PROBLEM: Convert the part of the listing below that opens with the line containing "although I wasn’t" and closes with the line containing "electrifying victory in" into a JSON list of strings. Give one string per line, skip blank lines, and include both end lines.

LISTED RECORDS:
===============

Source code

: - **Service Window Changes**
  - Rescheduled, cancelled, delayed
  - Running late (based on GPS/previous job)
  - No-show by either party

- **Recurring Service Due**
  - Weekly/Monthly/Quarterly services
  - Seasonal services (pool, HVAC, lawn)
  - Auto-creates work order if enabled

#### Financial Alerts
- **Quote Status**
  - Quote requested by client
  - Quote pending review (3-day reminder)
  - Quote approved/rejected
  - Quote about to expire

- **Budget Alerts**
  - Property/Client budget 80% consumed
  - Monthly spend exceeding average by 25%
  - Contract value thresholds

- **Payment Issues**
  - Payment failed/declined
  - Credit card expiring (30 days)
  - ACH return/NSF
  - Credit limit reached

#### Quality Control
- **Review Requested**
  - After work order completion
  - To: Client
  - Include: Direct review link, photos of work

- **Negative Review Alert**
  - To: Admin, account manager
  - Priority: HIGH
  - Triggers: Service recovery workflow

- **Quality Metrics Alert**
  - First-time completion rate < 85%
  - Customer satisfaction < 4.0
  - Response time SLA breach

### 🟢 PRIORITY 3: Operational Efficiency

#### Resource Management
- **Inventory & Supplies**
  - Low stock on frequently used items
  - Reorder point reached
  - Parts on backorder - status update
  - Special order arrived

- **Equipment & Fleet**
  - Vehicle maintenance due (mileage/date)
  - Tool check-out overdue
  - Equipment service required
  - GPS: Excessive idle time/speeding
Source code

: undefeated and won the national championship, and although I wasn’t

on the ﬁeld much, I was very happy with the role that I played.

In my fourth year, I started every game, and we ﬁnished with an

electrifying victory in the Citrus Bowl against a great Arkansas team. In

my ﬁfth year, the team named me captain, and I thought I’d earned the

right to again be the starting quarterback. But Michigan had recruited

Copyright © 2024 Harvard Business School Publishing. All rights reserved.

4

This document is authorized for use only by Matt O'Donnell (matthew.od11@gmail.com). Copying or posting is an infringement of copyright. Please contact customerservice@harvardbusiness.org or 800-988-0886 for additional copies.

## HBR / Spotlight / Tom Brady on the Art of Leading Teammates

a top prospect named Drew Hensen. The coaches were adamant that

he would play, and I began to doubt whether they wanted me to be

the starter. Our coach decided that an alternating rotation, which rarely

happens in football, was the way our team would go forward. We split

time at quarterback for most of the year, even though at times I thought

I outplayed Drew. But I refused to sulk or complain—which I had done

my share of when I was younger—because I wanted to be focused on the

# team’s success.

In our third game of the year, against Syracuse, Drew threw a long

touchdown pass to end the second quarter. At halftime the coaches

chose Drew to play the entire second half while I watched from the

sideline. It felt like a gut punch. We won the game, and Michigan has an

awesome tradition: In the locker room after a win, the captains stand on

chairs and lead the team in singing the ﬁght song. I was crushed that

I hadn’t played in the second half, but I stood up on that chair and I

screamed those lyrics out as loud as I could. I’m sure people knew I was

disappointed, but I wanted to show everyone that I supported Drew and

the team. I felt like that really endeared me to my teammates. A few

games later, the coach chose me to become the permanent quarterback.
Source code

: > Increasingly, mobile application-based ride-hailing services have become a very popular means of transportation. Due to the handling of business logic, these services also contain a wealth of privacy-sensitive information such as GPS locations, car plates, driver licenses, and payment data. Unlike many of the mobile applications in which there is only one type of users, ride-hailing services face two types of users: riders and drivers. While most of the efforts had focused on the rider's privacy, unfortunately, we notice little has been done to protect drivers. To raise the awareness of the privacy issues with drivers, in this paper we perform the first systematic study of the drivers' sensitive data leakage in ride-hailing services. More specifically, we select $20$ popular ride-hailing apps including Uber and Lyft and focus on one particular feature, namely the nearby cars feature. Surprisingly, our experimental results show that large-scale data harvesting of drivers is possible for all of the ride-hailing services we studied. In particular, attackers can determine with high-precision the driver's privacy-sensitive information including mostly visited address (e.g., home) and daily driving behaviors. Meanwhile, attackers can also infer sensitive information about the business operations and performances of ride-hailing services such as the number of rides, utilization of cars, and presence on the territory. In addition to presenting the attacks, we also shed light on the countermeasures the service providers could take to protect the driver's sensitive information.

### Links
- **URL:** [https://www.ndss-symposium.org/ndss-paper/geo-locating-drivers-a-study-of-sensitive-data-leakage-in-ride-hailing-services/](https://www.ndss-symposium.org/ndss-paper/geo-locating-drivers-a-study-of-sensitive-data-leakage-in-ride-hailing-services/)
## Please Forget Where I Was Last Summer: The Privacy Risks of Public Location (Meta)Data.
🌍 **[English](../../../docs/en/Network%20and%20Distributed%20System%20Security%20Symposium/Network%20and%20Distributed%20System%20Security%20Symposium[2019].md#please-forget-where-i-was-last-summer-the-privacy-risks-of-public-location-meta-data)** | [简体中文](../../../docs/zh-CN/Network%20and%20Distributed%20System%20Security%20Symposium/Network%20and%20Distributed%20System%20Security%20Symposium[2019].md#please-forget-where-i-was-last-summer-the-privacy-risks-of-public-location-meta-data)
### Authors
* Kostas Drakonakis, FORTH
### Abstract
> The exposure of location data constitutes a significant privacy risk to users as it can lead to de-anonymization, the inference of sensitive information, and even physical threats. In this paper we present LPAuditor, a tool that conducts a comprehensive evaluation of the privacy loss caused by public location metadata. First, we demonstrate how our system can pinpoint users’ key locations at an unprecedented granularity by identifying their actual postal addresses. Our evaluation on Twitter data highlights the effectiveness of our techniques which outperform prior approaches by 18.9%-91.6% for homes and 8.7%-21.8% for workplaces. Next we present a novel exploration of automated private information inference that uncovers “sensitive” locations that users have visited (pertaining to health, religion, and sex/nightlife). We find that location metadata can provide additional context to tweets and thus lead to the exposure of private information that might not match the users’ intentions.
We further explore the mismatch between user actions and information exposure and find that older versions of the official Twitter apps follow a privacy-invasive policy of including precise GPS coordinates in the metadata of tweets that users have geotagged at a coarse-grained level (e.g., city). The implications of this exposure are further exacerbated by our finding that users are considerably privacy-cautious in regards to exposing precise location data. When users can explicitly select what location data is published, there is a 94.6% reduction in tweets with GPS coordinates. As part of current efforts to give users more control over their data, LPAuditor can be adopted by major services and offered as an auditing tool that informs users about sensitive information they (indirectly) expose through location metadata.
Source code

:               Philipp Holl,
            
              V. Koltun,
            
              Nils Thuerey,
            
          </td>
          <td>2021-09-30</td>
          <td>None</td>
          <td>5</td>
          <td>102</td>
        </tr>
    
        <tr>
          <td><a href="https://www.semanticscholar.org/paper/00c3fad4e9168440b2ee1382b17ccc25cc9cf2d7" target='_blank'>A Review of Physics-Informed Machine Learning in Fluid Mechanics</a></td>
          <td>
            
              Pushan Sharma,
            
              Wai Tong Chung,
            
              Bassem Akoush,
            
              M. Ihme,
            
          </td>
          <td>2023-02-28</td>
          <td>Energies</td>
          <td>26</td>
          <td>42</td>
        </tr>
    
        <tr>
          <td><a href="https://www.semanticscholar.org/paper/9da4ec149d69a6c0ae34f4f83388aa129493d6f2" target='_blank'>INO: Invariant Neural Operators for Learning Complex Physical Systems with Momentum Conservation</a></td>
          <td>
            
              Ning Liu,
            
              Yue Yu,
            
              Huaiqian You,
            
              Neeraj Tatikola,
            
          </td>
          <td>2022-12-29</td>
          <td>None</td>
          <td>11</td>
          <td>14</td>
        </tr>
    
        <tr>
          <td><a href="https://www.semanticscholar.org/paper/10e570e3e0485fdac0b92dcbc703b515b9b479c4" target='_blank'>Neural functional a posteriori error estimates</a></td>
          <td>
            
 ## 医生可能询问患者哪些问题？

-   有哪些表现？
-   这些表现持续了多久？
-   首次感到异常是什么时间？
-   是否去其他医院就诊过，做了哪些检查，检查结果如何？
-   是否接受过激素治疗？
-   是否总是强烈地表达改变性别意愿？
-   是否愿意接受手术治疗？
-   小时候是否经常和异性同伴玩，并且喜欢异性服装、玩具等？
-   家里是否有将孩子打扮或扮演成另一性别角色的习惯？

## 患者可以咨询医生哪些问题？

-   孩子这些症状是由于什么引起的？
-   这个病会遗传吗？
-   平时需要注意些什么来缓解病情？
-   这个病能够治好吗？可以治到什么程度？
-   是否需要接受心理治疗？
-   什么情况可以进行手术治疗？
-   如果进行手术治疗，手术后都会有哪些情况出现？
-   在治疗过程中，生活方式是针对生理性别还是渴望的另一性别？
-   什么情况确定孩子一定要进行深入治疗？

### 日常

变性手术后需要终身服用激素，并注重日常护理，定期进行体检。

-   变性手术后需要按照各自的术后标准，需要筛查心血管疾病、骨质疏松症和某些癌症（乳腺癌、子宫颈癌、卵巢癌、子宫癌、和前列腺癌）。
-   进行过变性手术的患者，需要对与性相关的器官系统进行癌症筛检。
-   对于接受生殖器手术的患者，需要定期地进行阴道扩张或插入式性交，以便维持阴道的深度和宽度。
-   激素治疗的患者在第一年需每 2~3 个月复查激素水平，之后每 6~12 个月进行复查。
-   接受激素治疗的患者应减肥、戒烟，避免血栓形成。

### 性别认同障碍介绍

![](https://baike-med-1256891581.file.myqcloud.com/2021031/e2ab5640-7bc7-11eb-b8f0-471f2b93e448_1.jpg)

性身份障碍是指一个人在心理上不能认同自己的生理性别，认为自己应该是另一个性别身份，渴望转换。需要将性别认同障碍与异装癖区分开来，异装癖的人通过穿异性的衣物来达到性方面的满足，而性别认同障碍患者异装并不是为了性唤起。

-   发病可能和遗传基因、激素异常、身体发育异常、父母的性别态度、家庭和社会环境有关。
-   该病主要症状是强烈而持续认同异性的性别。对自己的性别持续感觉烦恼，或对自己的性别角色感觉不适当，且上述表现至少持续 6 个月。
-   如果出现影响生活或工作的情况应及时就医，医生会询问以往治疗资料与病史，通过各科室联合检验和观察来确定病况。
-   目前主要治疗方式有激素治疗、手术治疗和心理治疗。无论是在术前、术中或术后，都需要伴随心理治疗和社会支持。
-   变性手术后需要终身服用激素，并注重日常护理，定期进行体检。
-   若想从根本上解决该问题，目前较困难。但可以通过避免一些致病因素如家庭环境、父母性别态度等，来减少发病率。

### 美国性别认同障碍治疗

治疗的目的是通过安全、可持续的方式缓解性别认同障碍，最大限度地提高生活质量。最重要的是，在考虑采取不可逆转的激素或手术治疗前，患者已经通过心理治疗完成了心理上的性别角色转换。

===============

EXPECTED ANSWER:
[
  ": undefeated and won the national championship, and although I wasn’t",
  "on the ﬁeld much, I was very happy with the role that I played.",
  "In my fourth year, I started every game, and we ﬁnished with an",
  "electrifying victory in the Citrus Bowl against a great Arkansas team. In"
]